The Navy confirmed in July that the Eisenhower Carrier Strike Group, which had taken the lead in intercept roles for much of the Red Sea conflict, fired 155 Standard-series missiles as well as 135 Tomahawk cruise missiles (which cost approximately $2 million per unit). That’s more than half a billion dollars from when the Eisenhower Carrier Strike Group deployed to the region in October 2023 and left in June this year.
Additionally, aircraft assigned to the strike group fired 420 air-to-surface missiles and 60 air-to-air missiles. The Navy did not break down what specifically were used, but the USS Dwight D. Eisenhower’s commander has previously pointed to an arsenal that includes AGM-114 air-to-surface (roughly $150,000 per unit), AIM-9X Sidewinder and AIM-120 air-to-air missiles.
The report continued that the fighting in the Yemeni waters is one of several battles the United States has been involved in throughout the region since the start of the war in Gaza, stating that Yemeni forces and the resistance axis have been launching drones and cheap missiles at American facilities and bases in Iraq and Syria for several months.
Dozens of attacks have left U.S. troops wounded and suffering from traumatic brain injuries.

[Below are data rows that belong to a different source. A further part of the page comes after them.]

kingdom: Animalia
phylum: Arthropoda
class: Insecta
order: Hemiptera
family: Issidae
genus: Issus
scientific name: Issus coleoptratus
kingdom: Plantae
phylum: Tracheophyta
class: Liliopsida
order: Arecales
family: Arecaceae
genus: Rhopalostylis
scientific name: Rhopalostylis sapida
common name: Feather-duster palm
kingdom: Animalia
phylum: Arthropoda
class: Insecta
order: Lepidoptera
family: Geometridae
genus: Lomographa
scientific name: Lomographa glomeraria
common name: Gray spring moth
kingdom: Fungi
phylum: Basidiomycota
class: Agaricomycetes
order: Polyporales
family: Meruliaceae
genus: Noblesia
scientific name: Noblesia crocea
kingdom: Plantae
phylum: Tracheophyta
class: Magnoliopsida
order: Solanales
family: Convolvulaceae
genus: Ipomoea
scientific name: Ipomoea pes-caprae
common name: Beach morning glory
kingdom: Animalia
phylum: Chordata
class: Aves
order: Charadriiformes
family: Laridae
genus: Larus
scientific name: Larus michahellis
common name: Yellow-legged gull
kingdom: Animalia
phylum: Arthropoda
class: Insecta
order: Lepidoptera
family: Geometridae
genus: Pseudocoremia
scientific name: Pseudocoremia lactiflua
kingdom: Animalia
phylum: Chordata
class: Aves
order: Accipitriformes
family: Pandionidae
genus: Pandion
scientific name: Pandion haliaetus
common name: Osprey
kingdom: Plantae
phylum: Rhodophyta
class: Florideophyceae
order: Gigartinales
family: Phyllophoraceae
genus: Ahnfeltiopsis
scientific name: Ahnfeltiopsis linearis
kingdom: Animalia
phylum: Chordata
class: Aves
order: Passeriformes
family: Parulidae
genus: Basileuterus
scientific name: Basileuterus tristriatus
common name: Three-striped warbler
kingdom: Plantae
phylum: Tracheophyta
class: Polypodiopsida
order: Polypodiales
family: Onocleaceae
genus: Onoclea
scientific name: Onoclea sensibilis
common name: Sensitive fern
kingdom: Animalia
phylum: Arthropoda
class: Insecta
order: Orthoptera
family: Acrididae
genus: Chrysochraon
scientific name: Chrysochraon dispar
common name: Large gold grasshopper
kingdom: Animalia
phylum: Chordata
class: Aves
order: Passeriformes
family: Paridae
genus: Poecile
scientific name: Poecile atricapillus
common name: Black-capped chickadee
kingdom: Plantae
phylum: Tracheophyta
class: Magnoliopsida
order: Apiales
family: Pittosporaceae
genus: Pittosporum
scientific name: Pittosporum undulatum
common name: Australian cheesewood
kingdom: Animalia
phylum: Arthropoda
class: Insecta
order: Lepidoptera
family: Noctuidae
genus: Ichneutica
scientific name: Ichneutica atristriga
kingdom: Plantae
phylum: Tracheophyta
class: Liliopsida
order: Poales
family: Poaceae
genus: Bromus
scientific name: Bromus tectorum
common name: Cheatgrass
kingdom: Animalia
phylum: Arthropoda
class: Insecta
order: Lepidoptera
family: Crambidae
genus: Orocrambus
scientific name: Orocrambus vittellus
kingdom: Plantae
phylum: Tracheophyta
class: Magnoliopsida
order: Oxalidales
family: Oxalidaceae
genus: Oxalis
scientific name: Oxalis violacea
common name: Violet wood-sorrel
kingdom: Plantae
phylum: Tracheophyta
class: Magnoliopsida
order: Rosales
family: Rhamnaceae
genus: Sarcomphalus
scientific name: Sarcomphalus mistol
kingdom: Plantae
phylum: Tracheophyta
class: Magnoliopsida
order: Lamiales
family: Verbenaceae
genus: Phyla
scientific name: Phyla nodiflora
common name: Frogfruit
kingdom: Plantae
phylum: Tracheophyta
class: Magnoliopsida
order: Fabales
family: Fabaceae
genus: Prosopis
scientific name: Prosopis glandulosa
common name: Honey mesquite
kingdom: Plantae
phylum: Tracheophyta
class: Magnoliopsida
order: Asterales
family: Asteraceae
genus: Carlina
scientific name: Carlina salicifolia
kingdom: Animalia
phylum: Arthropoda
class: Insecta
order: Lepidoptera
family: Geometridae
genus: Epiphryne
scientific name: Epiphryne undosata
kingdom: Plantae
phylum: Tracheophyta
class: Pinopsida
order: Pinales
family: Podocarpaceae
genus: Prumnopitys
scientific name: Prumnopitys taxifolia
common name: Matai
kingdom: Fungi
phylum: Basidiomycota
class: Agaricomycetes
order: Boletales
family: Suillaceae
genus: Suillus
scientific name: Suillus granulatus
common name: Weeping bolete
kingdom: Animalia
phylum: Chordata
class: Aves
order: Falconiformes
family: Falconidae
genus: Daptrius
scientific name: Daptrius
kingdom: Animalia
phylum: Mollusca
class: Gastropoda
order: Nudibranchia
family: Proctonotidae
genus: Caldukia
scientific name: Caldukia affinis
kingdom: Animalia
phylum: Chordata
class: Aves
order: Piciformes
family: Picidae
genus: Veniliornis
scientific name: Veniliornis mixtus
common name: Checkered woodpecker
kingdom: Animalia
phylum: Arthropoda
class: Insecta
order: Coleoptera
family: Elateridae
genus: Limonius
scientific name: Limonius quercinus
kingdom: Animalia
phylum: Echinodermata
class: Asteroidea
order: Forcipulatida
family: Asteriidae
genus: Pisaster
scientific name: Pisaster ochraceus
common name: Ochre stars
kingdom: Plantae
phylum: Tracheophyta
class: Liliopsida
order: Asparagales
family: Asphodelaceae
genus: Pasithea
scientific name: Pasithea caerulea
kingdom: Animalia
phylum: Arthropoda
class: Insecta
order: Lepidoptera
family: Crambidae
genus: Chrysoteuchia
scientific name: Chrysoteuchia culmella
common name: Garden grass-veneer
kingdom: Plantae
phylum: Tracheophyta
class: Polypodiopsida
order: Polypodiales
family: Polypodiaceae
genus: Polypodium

In January, three U.S. Army reservists were killed in a drone attack at a remote outpost in Jordan.
Gregory Sanders, Deputy Director at the Defense Industrial Initiatives Group at the Center for Strategic and International Studies, stated, “This does not make things easy by any means, but this is the kind of problem where the Pentagon and the military excel.”
Sanders claims that the military establishment is generally able to identify these threats and problems, but the “Valley of Death” persists because there hasn’t been a pressing need to push industrial military mechanisms into action.
While the Pentagon rushes to get more cost-effective tools to fight swarms of cheap, expendable munitions, there is the risk that newer tactics or weapons that the U.S. and its allies aren’t prepared for could suddenly emerge. The conflicts in Ukraine and the Middle East show how these technologies can evolve quickly, along with the tactics to fight them.
Rogers noted that it’s likely that more autonomous characteristics will appear in antagonistic drones, larger swarms could be used to try to overwhelm air defenses and cheap weapons could become more precise. The U.S. and its allies can develop newer counters, but the tactics will keep evolving.
“Put simply, it is an age-old cat-and-mouse game of offense and defense, one that is constantly evolving and will not be solved overnight,” Rogers added.
Earlier this month, the Yemeni armed forces targeted by a low-cost unmanned aerial vehicle across the Red Sea into the airspace above Tel Aviv, causing an explosion at an extremely low altitude.
The report considered this type of attack not new – as Hamas has been using cheap missiles and drones for some time – but the damage caused by the Houthi attack on Tel Aviv highlights the weak side of asymmetric warfare. Specifically, it shows how cheap and improvised drones can sometimes penetrate advanced and expensive defense systems.